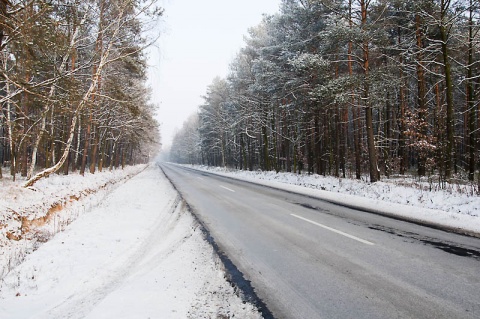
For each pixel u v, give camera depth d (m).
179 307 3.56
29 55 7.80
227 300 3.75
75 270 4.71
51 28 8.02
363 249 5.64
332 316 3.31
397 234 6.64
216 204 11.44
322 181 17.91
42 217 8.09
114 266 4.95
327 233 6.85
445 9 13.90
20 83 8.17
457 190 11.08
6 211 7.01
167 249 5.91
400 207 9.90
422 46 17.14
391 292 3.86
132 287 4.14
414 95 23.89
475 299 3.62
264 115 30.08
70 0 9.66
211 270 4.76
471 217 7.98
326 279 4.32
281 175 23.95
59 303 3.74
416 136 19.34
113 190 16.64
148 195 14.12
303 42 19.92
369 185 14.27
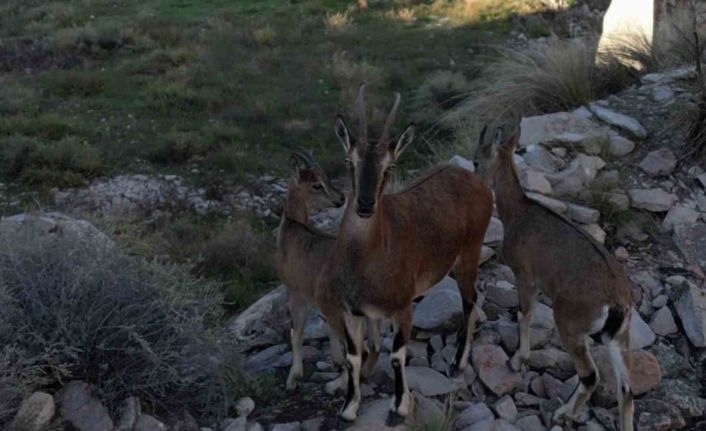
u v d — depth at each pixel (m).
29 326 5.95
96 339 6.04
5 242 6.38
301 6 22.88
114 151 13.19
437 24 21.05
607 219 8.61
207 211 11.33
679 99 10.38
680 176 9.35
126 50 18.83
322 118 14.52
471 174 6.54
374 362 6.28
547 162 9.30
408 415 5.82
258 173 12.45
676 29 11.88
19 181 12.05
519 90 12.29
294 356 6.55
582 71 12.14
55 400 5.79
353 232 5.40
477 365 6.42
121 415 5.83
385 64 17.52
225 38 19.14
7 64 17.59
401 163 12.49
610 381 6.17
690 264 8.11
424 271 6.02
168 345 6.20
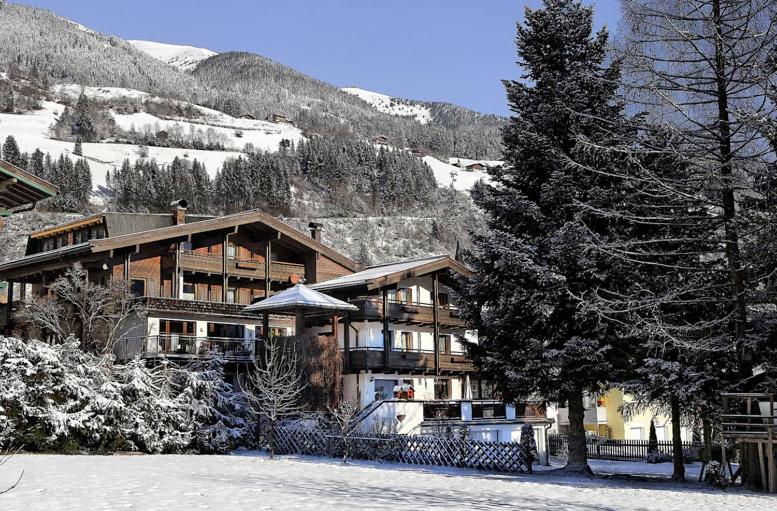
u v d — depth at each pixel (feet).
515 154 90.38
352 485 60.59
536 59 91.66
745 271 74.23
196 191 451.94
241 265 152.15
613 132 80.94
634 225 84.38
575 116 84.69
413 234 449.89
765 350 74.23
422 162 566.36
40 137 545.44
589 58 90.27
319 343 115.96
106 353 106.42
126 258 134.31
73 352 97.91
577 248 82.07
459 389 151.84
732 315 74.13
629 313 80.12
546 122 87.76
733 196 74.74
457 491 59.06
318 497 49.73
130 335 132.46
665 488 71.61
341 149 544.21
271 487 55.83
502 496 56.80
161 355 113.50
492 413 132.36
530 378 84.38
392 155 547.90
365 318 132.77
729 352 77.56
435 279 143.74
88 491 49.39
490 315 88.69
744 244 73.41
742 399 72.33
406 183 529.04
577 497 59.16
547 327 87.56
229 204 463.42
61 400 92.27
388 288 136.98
####
DIRECTIONS FOR THIS TASK:
Every line from the one containing "161 355 113.50" through the last line of the entries should be output exactly; nothing else belongs in the reply.

PROBLEM SOLUTION:
161 355 113.50
492 413 132.36
530 378 84.38
392 155 547.90
365 318 132.77
729 352 77.56
435 279 143.74
88 491 49.39
490 315 88.69
744 244 73.41
742 399 72.33
406 183 529.04
577 497 59.16
547 327 87.56
229 204 463.42
61 400 92.27
388 288 136.98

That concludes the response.